AEC/APC Symposiumは、デバイス、装置、材料、ソフトウェア、センサ、メトロロジーのメーカーが一堂に会し、よりインテリジェントで高効率な生産システムの構築を議論する場として、北米・欧州・アジアの世界3か所で毎年開催されている。アジアでは台湾と日本で交互に開催しており、AEC/APCは半導体製造分野における生産性および歩留まり向上の鍵を握る重要な要素としての成果を生んで来た。ここで議論されてきた技術は、太陽電池、ディスプレイ、電子部品、電池など多くの周辺産業にも応用されている。

日本では2007年の初開催から製造装置やプロセス状態をモニタリングしたデータを用いた科学的生産技術をテーマに活発に議論されてきたが、2017年は数えて10年目(第6回)の節目を迎えた。最近はIoTやAIの登場で、これらを適用することでAEC/APCのさらなる真価が期待できることが分かってきた。IoT/AIブームの影響で、シンポジウムの参加者も前回から約50名増加し、243名が参加した。

半導体の製造装置ではIoTを活用することで多角的なプロセスの状態をセンシングする技術が進化している一方、そうして収集された大量のデータを扱えるAI技術の登場で、APCも進化する動きを見せている。今回のシンポジウムでは、チュートリアル(講義)2件、基調講演1件、口述発表12件、ポスター発表4件の合計19件の発表が行われた。

チュートリアル1:機器の予知保全のためのデータ分析

東海大学情報通信学部の今村誠教授 (提供:AEC/APCシンポジウム)

最初のチュートリアルだが、東海大学情報通信学部の今村誠教授が「機器・設備予知保全におけるデータ分析方式」について語った。

同氏は「IoT、インダストリアル・インターネット、そしてインダストリー4.0の進展に伴い、機器・設備の予知保全へのデータ活用が注目されるようになってきている」と語る一方で、「産業分野はマーケティング分野と異なり、機器・設備が本質的に物理的なシステムであるため、マーケティング向けのデータサイエンスの手法を機器・設備に適用するだけではうまくいかない」とも述べ、データ処理、物理的な知識、そして費用対効果の観点から総合的に扱う実践的な方法論である「PHM(Prognostics and Health Management)」を紹介したほか、機器の動作原理である物理法則や経験的なドメイン知識を生かしたデータ分析方式、機器・設備特有のデータ分析アルゴリズムについても説明を行った。

チュートリアル2:次世代APCのあるべき姿とは?

名古屋工業大学工学部の仁科健教授 (提供:AEC/APCシンポジウム)

2番目のチュートリアルは、名古屋工業大学工学部社会工学科の仁科健 教授が「半導体製造工程における能動的な管理図管理」について語った。
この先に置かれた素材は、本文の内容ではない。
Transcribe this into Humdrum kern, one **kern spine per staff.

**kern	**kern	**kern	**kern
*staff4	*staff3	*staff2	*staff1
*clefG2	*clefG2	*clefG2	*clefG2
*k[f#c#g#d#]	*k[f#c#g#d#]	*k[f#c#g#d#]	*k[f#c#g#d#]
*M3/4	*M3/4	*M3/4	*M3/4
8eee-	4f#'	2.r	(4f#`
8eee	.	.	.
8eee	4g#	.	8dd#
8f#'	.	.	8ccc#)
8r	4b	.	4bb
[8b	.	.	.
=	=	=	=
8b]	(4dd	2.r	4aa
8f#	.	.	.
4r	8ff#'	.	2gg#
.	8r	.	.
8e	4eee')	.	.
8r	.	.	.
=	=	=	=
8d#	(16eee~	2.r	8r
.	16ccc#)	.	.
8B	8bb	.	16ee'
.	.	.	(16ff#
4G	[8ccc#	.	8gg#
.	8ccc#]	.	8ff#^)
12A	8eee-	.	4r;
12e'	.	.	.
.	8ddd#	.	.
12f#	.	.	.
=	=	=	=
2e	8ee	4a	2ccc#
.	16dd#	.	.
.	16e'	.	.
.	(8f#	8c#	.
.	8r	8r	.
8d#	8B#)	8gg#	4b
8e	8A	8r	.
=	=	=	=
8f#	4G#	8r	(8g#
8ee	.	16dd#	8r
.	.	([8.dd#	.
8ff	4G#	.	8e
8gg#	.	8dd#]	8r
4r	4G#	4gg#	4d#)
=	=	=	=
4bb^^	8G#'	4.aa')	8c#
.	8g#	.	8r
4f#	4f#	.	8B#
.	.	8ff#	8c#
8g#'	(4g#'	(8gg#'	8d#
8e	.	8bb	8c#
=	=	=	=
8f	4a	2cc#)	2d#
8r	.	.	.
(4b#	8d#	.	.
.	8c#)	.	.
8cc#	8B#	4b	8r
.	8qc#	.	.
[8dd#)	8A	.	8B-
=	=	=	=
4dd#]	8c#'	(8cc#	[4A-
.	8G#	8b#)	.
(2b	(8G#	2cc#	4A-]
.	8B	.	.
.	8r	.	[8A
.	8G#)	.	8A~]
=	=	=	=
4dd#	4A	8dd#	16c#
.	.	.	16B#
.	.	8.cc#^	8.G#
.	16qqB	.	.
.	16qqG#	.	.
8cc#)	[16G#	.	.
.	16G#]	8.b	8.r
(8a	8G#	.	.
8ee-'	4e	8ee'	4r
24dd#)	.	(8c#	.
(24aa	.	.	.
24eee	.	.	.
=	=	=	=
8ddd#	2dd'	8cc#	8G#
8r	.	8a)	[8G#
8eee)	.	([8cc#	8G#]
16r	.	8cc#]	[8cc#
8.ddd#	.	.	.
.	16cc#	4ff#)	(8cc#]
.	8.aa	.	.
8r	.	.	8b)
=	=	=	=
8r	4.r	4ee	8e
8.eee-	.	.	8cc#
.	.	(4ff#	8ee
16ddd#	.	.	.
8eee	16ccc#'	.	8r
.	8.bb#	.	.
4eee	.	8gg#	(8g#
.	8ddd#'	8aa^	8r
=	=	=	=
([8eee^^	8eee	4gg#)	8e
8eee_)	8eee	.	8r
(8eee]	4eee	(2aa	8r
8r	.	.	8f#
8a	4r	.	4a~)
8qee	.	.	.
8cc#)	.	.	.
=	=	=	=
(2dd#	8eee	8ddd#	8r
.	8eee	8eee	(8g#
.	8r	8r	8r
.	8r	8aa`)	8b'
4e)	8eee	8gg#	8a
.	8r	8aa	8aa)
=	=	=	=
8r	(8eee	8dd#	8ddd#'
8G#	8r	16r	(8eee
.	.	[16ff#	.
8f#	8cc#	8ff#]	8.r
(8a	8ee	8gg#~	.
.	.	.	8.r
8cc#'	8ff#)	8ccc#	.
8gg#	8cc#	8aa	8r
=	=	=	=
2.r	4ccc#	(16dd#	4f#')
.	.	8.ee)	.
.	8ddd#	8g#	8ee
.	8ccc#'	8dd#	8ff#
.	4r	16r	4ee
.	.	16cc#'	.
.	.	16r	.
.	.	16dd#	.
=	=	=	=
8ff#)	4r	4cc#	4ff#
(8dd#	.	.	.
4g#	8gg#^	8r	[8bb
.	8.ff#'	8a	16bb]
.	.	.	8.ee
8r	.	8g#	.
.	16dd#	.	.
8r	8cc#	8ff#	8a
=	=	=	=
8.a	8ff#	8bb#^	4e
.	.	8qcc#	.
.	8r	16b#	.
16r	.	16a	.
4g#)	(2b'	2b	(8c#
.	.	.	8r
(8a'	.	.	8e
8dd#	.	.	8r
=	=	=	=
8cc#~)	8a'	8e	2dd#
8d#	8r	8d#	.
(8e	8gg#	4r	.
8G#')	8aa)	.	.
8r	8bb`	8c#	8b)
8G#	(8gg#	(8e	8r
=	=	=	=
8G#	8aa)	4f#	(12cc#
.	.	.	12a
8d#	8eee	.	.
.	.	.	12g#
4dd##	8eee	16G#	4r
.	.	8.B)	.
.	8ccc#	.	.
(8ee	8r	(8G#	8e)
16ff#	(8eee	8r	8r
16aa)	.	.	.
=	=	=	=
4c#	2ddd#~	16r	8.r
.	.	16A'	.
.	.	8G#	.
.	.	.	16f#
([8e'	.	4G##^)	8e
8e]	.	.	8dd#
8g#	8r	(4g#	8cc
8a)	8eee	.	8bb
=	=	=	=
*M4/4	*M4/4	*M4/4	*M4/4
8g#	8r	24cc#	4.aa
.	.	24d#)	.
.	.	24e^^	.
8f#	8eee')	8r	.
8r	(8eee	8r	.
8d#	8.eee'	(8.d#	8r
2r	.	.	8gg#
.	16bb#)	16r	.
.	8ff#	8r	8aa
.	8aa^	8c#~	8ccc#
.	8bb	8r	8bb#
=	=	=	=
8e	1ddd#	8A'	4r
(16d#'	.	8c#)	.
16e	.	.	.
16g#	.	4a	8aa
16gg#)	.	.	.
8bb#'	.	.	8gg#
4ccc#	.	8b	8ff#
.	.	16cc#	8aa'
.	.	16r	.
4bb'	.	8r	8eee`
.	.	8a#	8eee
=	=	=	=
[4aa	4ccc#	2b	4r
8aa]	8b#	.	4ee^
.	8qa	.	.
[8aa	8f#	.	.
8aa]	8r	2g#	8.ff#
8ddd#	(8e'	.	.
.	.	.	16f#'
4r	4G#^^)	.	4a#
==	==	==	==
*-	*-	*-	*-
同氏は、「製造工程におけるデータ獲得の環境は様変わりしており、工程のアウトプットの時系列データのみをモニタリングするような伝統的で受動的な方法によって工程管理を進めていくのは難しい。なぜならば、APCによって時系列データの変動は制御されており、そのために単なる工程のアウトプットは工程の鏡としての機能を失っているからである」として、このような状況でのAPCのあるべき姿を考える必要性を述べた。

また、「APCは意図的にプロセスパラメータの値を変える。その結果としてアウトプットが変わる。APCを入力信号と考えたとき、工程の入出力関係をモニタリングできる。また、劣化しない工程のパーツはないが、部品の劣化を入力とみなしたならば、同じように工程の入出力関係をモニタリングできる。伝統的なAPCは受動的であったが、入出力関係をモニタリングすることは能動的な管理となる」として、半導体製造工程での複数の能動的管理の事例を紹介。部品の劣化の事例では、「T2 - Q管理図」が有用であると述べた。これは、多変量管理図の一種で、Jackson and Mudholkarが1979年に提案した管理図である。仁科教授は、従来型管理図の主流であった変動の大きさの管理から、変動パターンの管理に視点を転換する必要性を強調した。